Very short days have arrived in Edinburgh. For the next two weeks they will be the shortest of the year, and night time will arrive in the afternoon. Even if I manage to get out during the day, the low sun means I’ll have to make an effort to walk towards a wide-open space, or to a height, like Calton Hill, where I can reach the low sun, and where it can reach me. Today, we’ll have just seven hours of daylight. Sunrise: 08:29; Sunset: 15:39. And if I can’t make it outdoors between those times – and I suppose there are many working people who can’t – then it is a long time to be stuck in the house of an evening, pacing the cage. Bruce Cockburn must have written his song in winter, the one that goes:
“Sometimes you feel like you have lived too long
Days drip slowly on the page
You catch yourself pacing the cage.”
Maybe I should walk in the dark. Dickens undertook his famous nocturnal peregrinations through the less salubrious parts of London city at night. He wrote a book about it. Called ‘Night Walks’, it chronicles his time as an insomniac, when he decided to cure himself by walking through London in the small hours – hardly a cure, more of a management strategy. This is when he saw – up close and under darkness – homelessness, drunkenness and vice on the streets, subjects and manifestations of the human condition that were to form the backbone of his literature. Pacing the streets turned out to be his inspiration.

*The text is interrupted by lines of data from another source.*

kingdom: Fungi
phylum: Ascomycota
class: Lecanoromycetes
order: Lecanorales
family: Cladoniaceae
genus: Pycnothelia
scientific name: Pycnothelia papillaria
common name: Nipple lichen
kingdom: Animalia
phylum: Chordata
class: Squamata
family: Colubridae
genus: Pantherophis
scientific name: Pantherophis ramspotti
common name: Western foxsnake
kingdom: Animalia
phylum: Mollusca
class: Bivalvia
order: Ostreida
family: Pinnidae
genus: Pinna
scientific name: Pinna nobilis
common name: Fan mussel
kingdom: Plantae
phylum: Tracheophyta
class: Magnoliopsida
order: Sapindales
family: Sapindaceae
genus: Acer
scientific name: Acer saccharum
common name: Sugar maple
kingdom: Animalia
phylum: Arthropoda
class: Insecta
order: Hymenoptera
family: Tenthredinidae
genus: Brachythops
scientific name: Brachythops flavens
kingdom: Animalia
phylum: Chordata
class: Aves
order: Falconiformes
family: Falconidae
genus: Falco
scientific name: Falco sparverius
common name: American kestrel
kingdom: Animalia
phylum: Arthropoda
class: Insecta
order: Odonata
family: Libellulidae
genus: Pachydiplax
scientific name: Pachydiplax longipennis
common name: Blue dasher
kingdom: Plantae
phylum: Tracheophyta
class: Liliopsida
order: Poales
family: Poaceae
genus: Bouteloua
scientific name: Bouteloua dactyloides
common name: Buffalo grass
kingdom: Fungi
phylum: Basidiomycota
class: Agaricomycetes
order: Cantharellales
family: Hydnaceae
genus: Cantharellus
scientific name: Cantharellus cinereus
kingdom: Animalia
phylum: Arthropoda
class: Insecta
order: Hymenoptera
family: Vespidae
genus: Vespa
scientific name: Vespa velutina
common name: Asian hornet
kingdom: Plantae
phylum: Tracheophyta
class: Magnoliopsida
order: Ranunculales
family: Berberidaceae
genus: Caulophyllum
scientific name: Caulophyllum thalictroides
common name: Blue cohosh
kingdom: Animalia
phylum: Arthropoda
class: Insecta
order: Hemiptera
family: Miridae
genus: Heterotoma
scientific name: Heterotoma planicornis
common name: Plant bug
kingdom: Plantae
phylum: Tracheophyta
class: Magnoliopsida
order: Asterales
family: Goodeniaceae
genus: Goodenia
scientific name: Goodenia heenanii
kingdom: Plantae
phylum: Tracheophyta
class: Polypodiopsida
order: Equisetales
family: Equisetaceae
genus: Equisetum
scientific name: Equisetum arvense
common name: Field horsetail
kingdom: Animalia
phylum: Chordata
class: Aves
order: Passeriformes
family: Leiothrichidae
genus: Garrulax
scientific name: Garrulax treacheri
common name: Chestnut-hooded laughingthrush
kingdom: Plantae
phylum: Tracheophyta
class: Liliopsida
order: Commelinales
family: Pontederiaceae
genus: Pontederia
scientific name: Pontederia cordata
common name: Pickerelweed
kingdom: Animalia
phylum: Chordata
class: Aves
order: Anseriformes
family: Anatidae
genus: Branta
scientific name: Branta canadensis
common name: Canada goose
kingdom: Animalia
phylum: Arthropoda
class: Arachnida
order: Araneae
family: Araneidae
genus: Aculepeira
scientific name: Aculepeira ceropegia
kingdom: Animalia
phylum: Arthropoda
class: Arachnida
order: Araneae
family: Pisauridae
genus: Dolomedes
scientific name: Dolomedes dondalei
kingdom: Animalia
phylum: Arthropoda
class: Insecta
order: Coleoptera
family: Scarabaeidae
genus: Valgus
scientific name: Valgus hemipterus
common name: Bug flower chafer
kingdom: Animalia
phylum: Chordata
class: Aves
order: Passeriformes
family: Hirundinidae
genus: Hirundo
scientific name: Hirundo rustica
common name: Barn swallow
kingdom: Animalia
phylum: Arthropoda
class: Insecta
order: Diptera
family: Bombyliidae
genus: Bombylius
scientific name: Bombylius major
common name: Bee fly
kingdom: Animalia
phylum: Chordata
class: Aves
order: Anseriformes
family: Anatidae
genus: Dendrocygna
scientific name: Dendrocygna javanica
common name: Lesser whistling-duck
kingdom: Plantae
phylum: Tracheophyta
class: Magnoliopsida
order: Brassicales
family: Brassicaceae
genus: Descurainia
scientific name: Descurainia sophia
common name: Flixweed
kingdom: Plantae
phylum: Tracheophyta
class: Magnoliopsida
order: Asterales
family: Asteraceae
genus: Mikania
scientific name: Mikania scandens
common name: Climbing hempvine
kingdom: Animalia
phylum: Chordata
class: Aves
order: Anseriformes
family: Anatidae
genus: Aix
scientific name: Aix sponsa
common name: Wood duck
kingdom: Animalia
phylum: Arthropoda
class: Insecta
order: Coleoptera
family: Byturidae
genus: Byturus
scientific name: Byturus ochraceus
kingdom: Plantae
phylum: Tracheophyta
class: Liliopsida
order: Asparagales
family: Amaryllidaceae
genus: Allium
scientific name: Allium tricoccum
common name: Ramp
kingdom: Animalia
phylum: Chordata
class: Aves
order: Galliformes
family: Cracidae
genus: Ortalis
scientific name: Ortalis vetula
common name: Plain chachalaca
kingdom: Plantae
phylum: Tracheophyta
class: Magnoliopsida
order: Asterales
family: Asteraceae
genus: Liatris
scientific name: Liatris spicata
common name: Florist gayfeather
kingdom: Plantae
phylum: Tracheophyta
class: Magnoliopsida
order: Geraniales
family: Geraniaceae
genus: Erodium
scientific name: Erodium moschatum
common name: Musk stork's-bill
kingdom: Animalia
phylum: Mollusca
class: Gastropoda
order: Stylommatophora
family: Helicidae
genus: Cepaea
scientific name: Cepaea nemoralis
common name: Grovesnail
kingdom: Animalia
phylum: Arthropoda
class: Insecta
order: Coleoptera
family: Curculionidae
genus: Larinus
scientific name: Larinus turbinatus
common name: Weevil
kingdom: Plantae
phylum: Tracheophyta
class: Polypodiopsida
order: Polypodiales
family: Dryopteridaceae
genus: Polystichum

Pacing the cage is the last thing I want to be doing. Yet, neither does pacing the streets, in the manner of Dickens, appeal to me much. Not in this cold. Being so close to Christmas, though, Edinburgh is especially pretty under darkness. Dressed for the season, a cloak of decoration takes ones eye away from the Dickensian homelessness that’s still prevalent on our city’s streets today. Yes, on these December nights, Edinburgh is wearing her best sparkling jewellery. The old buildings are adorned; draped with glistening strings of pearls, pillars wrapped with garlands and studded with festive wreaths, reminding one of a wealthy dowager coming down for dinner in some Agatha Christie Christmas special. This evening I might brave the Christmas shoppers and take a walk after dark, joining those determined to break free from pacing the cage.